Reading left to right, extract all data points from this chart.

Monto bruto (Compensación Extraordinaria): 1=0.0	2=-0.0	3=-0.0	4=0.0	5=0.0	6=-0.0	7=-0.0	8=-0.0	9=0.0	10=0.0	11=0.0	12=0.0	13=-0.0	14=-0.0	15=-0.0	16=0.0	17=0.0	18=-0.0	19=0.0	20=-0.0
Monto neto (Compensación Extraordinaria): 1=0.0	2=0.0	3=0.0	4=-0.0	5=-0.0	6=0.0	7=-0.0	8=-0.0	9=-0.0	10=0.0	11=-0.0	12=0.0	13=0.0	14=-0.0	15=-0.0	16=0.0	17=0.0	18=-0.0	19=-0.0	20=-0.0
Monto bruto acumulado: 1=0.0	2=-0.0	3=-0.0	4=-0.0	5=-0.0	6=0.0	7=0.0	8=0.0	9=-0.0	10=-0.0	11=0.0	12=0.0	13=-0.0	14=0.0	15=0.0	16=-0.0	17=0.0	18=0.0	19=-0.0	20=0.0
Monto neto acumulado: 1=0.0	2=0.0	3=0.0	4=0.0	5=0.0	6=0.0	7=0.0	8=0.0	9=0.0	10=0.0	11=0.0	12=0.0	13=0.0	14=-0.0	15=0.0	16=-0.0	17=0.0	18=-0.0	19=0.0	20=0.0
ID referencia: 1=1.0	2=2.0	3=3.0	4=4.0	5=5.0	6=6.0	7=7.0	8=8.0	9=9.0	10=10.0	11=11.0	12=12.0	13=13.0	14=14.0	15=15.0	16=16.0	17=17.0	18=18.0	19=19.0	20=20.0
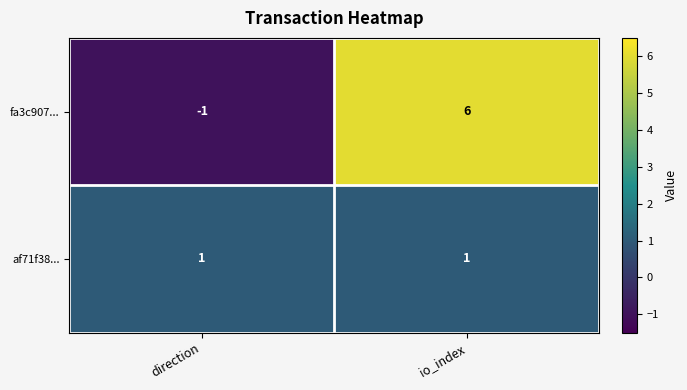

How many distinct data groups are displayed?

2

-*-*-

## [Written task]
Convert every row above into a numbered list, with one line per item and no blank lines. Omit the pictures.

## [Written answer]
1. Reading left to right, extract all data points from this chart.
2. Monto bruto (Compensación Extraordinaria): 1=0.0	2=-0.0	3=-0.0	4=0.0	5=0.0	6=-0.0	7=-0.0	8=-0.0	9=0.0	10=0.0	11=0.0	12=0.0	13=-0.0	14=-0.0	15=-0.0	16=0.0	17=0.0	18=-0.0	19=0.0	20=-0.0
3. Monto neto (Compensación Extraordinaria): 1=0.0	2=0.0	3=0.0	4=-0.0	5=-0.0	6=0.0	7=-0.0	8=-0.0	9=-0.0	10=0.0	11=-0.0	12=0.0	13=0.0	14=-0.0	15=-0.0	16=0.0	17=0.0	18=-0.0	19=-0.0	20=-0.0
4. Monto bruto acumulado: 1=0.0	2=-0.0	3=-0.0	4=-0.0	5=-0.0	6=0.0	7=0.0	8=0.0	9=-0.0	10=-0.0	11=0.0	12=0.0	13=-0.0	14=0.0	15=0.0	16=-0.0	17=0.0	18=0.0	19=-0.0	20=0.0
5. Monto neto acumulado: 1=0.0	2=0.0	3=0.0	4=0.0	5=0.0	6=0.0	7=0.0	8=0.0	9=0.0	10=0.0	11=0.0	12=0.0	13=0.0	14=-0.0	15=0.0	16=-0.0	17=0.0	18=-0.0	19=0.0	20=0.0
6. ID referencia: 1=1.0	2=2.0	3=3.0	4=4.0	5=5.0	6=6.0	7=7.0	8=8.0	9=9.0	10=10.0	11=11.0	12=12.0	13=13.0	14=14.0	15=15.0	16=16.0	17=17.0	18=18.0	19=19.0	20=20.0
7. How many distinct data groups are displayed?
8. 2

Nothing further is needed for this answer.